確かに通常の景気サイクルであればそうとらえることが自然だと思う。
でも今回FRBが後手に回っていると思われることについては不憫極まりないなと感じる。
なぜなら今回の景気減速のほとんどが米国トランプ大統領の保護主義が原因だからだ。
特にトランプ政権の保護主義の悪いところは産業界などに根回しなしに突然発表することにある。
確か関税第一弾らへんとかは一応根回しをしていたはずなのだが、もはや最近の保護主義政策は絶対に産業界からはNOをつきつけられるのをわかっているのか、事前根回しなんてほとんどしている形跡が見られない。

根回しなしで発表するわけだから、産業界もFRBも予見することが難しい。
そして将来についてトランプ政権が次にどういった保護主義政策を実施するのか予見できないので企業が設備投資計画や発注計画をまともに策定することができない。
だから急速に企業支出が滞り始める。
FRBも事前に立てていた景気予測を新しい保護主義政策が出るたびに書き換えなければいけない。
そんな状態でFRBが後手に回るなという方がはっきりいって難しいのではなかろうか?
そしてトランプ大統領はFRBに景気が悪くなっているんだから金利を下げろと言っているが、現状の景気減速の原因が将来の米国の貿易政策が読めないせいで抑制されてしまっている企業支出が原因なわけで、いくら金利を下げようが将来予見できない根本原因が取り除かれていないので政策金利引き下げが景気浮揚策になるわけはない。
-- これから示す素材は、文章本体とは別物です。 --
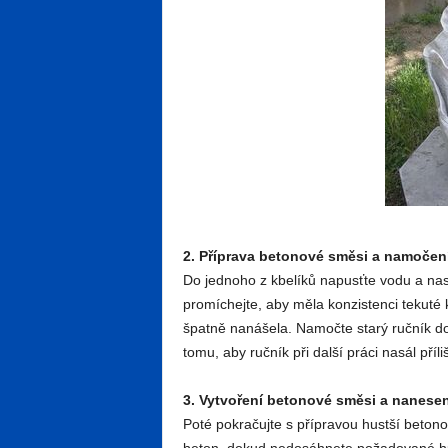
2. Příprava betonové směsi a namočen
Do jednoho z kbelíků napusťte vodu a na
promíchejte, aby měla konzistenci tekuté k
špatně nanášela. Namočte starý ručník do
tomu, aby ručník při další práci nasál pří
3. Vytvoření betonové směsi a nanesen
Poté pokračujte s přípravou hustší betono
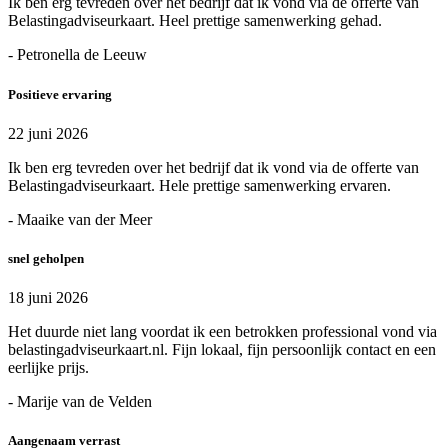
Ik ben erg tevreden over het bedrijf dat ik vond via de offerte van
Belastingadviseurkaart. Heel prettige samenwerking gehad.
- Petronella de Leeuw
Positieve ervaring
22 juni 2026
Ik ben erg tevreden over het bedrijf dat ik vond via de offerte van
Belastingadviseurkaart. Hele prettige samenwerking ervaren.
- Maaike van der Meer
snel geholpen
18 juni 2026
Het duurde niet lang voordat ik een betrokken professional vond via
belastingadviseurkaart.nl. Fijn lokaal, fijn persoonlijk contact en een
eerlijke prijs.
- Marije van de Velden
Aangenaam verrast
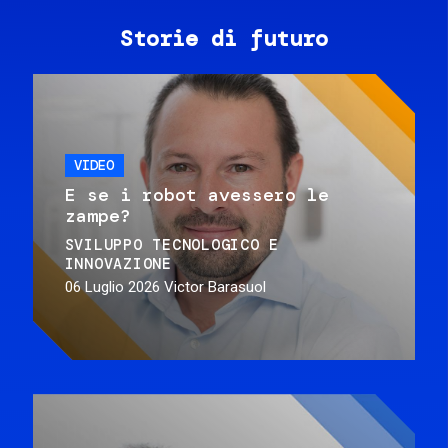
Storie di futuro
VIDEO
E se i robot avessero le
zampe?
SVILUPPO TECNOLOGICO E
INNOVAZIONE
06 Luglio 2026
Victor Barasuol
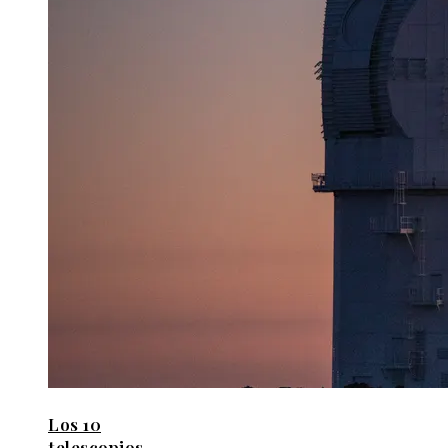
Los 10
telescopios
これは別にパウエル議長ではなくて、他の議長でもほぼ同様に後手に回ってしまうことは想像に難くない。
景気を浮揚させるためには、少なくとも現在のトランプ政権の根回しなしの保護主義政策の実施をやめ、企業に予測可能な政策ガイドラインを示す必要があるだろう。
それだけでも随分市場の雰囲気は変わるものと思われる。

とにかくトランプ政権の曖昧な線引きが企業のリスクテイク姿勢を悪化させていることは念頭に入れて投資に臨んでいきたいと思う。そしてこのまま雑な政策運営を続けると、去年12月末のような相場の動きになることも頭に入れておきたいと思う。